Output the full listing below exactly.

#####

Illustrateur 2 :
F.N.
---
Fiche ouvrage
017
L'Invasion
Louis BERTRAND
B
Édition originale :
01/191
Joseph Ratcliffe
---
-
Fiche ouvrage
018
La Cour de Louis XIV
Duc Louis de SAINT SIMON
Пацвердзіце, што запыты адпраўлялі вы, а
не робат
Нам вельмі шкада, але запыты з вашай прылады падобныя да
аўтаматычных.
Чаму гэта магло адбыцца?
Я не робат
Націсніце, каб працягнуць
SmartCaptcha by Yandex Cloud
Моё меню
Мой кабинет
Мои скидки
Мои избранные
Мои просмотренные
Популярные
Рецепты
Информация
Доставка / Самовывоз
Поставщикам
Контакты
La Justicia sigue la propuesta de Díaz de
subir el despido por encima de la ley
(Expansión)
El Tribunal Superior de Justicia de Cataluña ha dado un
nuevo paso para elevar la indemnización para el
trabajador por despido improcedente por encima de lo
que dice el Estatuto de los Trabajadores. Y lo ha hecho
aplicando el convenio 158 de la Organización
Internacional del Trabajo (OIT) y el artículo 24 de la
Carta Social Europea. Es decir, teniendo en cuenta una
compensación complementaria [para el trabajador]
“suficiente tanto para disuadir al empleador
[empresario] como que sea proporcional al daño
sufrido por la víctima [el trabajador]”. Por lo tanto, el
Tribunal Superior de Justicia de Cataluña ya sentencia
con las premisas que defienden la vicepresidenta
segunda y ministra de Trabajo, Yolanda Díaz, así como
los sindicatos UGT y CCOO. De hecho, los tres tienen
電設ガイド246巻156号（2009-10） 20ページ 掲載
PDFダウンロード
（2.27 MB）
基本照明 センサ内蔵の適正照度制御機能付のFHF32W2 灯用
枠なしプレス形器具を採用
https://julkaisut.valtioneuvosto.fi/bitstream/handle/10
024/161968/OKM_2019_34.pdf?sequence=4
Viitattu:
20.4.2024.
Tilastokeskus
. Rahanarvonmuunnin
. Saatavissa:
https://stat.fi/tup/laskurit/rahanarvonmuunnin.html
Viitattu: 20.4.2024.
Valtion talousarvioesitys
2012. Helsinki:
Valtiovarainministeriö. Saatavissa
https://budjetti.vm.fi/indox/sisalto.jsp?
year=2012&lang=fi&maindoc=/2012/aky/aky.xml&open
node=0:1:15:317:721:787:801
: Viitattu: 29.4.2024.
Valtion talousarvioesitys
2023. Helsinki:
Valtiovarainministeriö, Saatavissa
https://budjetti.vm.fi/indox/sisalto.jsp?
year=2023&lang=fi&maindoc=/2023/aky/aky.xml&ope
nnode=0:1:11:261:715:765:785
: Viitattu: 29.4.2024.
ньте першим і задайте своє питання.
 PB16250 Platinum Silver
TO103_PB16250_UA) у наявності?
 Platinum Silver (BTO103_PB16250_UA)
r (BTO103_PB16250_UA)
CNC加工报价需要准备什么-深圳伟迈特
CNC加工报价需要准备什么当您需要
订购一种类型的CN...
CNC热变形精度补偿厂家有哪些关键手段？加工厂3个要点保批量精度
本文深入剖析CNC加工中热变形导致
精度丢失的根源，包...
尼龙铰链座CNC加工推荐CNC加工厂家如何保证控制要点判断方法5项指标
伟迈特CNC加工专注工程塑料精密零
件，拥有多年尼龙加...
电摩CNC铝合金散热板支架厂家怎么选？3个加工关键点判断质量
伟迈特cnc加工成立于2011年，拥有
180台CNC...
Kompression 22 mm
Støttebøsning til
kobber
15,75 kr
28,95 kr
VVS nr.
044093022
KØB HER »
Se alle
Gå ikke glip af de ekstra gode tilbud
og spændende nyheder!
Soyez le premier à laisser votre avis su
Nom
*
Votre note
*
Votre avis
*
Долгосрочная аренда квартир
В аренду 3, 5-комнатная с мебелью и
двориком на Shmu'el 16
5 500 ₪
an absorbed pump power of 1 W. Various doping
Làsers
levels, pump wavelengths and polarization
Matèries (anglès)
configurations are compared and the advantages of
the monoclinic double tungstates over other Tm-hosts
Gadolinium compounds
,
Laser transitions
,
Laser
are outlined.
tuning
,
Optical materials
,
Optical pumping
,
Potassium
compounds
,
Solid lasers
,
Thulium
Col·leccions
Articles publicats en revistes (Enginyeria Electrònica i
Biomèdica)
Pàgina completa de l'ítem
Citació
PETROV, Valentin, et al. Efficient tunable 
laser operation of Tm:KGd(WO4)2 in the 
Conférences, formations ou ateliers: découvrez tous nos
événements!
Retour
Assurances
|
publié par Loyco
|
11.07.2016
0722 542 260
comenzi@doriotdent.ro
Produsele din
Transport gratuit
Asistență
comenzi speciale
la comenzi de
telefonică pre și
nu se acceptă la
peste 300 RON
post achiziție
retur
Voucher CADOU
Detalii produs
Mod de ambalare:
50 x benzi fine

#####

(Written answer):
Illustrateur 2 :
F.N.
---
Fiche ouvrage
017
L'Invasion
Louis BERTRAND
B
Édition originale :
01/191
Joseph Ratcliffe
---
-
Fiche ouvrage
018
La Cour de Louis XIV
Duc Louis de SAINT SIMON
Пацвердзіце, што запыты адпраўлялі вы, а
не робат
Нам вельмі шкада, але запыты з вашай прылады падобныя да
аўтаматычных.
Чаму гэта магло адбыцца?
Я не робат
Націсніце, каб працягнуць
SmartCaptcha by Yandex Cloud
Моё меню
Мой кабинет
Мои скидки
Мои избранные
Мои просмотренные
Популярные
Рецепты
Информация
Доставка / Самовывоз
Поставщикам
Контакты
La Justicia sigue la propuesta de Díaz de
subir el despido por encima de la ley
(Expansión)
El Tribunal Superior de Justicia de Cataluña ha dado un
nuevo paso para elevar la indemnización para el
trabajador por despido improcedente por encima de lo
que dice el Estatuto de los Trabajadores. Y lo ha hecho
aplicando el convenio 158 de la Organización
Internacional del Trabajo (OIT) y el artículo 24 de la
Carta Social Europea. Es decir, teniendo en cuenta una
compensación complementaria [para el trabajador]
“suficiente tanto para disuadir al empleador
[empresario] como que sea proporcional al daño
sufrido por la víctima [el trabajador]”. Por lo tanto, el
Tribunal Superior de Justicia de Cataluña ya sentencia
con las premisas que defienden la vicepresidenta
segunda y ministra de Trabajo, Yolanda Díaz, así como
los sindicatos UGT y CCOO. De hecho, los tres tienen
電設ガイド246巻156号（2009-10） 20ページ 掲載
PDFダウンロード
（2.27 MB）
基本照明 センサ内蔵の適正照度制御機能付のFHF32W2 灯用
枠なしプレス形器具を採用
https://julkaisut.valtioneuvosto.fi/bitstream/handle/10
024/161968/OKM_2019_34.pdf?sequence=4
Viitattu:
20.4.2024.
Tilastokeskus
. Rahanarvonmuunnin
. Saatavissa:
https://stat.fi/tup/laskurit/rahanarvonmuunnin.html
Viitattu: 20.4.2024.
Valtion talousarvioesitys
2012. Helsinki:
Valtiovarainministeriö. Saatavissa
https://budjetti.vm.fi/indox/sisalto.jsp?
year=2012&lang=fi&maindoc=/2012/aky/aky.xml&open
node=0:1:15:317:721:787:801
: Viitattu: 29.4.2024.
Valtion talousarvioesitys
2023. Helsinki:
Valtiovarainministeriö, Saatavissa
https://budjetti.vm.fi/indox/sisalto.jsp?
year=2023&lang=fi&maindoc=/2023/aky/aky.xml&ope
nnode=0:1:11:261:715:765:785
: Viitattu: 29.4.2024.
ньте першим і задайте своє питання.
 PB16250 Platinum Silver
TO103_PB16250_UA) у наявності?
 Platinum Silver (BTO103_PB16250_UA)
r (BTO103_PB16250_UA)
CNC加工报价需要准备什么-深圳伟迈特
CNC加工报价需要准备什么当您需要
订购一种类型的CN...
CNC热变形精度补偿厂家有哪些关键手段？加工厂3个要点保批量精度
本文深入剖析CNC加工中热变形导致
精度丢失的根源，包...
尼龙铰链座CNC加工推荐CNC加工厂家如何保证控制要点判断方法5项指标
伟迈特CNC加工专注工程塑料精密零
件，拥有多年尼龙加...
电摩CNC铝合金散热板支架厂家怎么选？3个加工关键点判断质量
伟迈特cnc加工成立于2011年，拥有
180台CNC...
Kompression 22 mm
Støttebøsning til
kobber
15,75 kr
28,95 kr
VVS nr.
044093022
KØB HER »
Se alle
Gå ikke glip af de ekstra gode tilbud
og spændende nyheder!
Soyez le premier à laisser votre avis su
Nom
*
Votre note
*
Votre avis
*
Долгосрочная аренда квартир
В аренду 3, 5-комнатная с мебелью и
двориком на Shmu'el 16
5 500 ₪
an absorbed pump power of 1 W. Various doping
Làsers
levels, pump wavelengths and polarization
Matèries (anglès)
configurations are compared and the advantages of
the monoclinic double tungstates over other Tm-hosts
Gadolinium compounds
,
Laser transitions
,
Laser
are outlined.
tuning
,
Optical materials
,
Optical pumping
,
Potassium
compounds
,
Solid lasers
,
Thulium
Col·leccions
Articles publicats en revistes (Enginyeria Electrònica i
Biomèdica)
Pàgina completa de l'ítem
Citació
PETROV, Valentin, et al. Efficient tunable 
laser operation of Tm:KGd(WO4)2 in the 
Conférences, formations ou ateliers: découvrez tous nos
événements!
Retour
Assurances
|
publié par Loyco
|
11.07.2016
0722 542 260
comenzi@doriotdent.ro
Produsele din
Transport gratuit
Asistență
comenzi speciale
la comenzi de
telefonică pre și
nu se acceptă la
peste 300 RON
post achiziție
retur
Voucher CADOU
Detalii produs
Mod de ambalare:
50 x benzi fine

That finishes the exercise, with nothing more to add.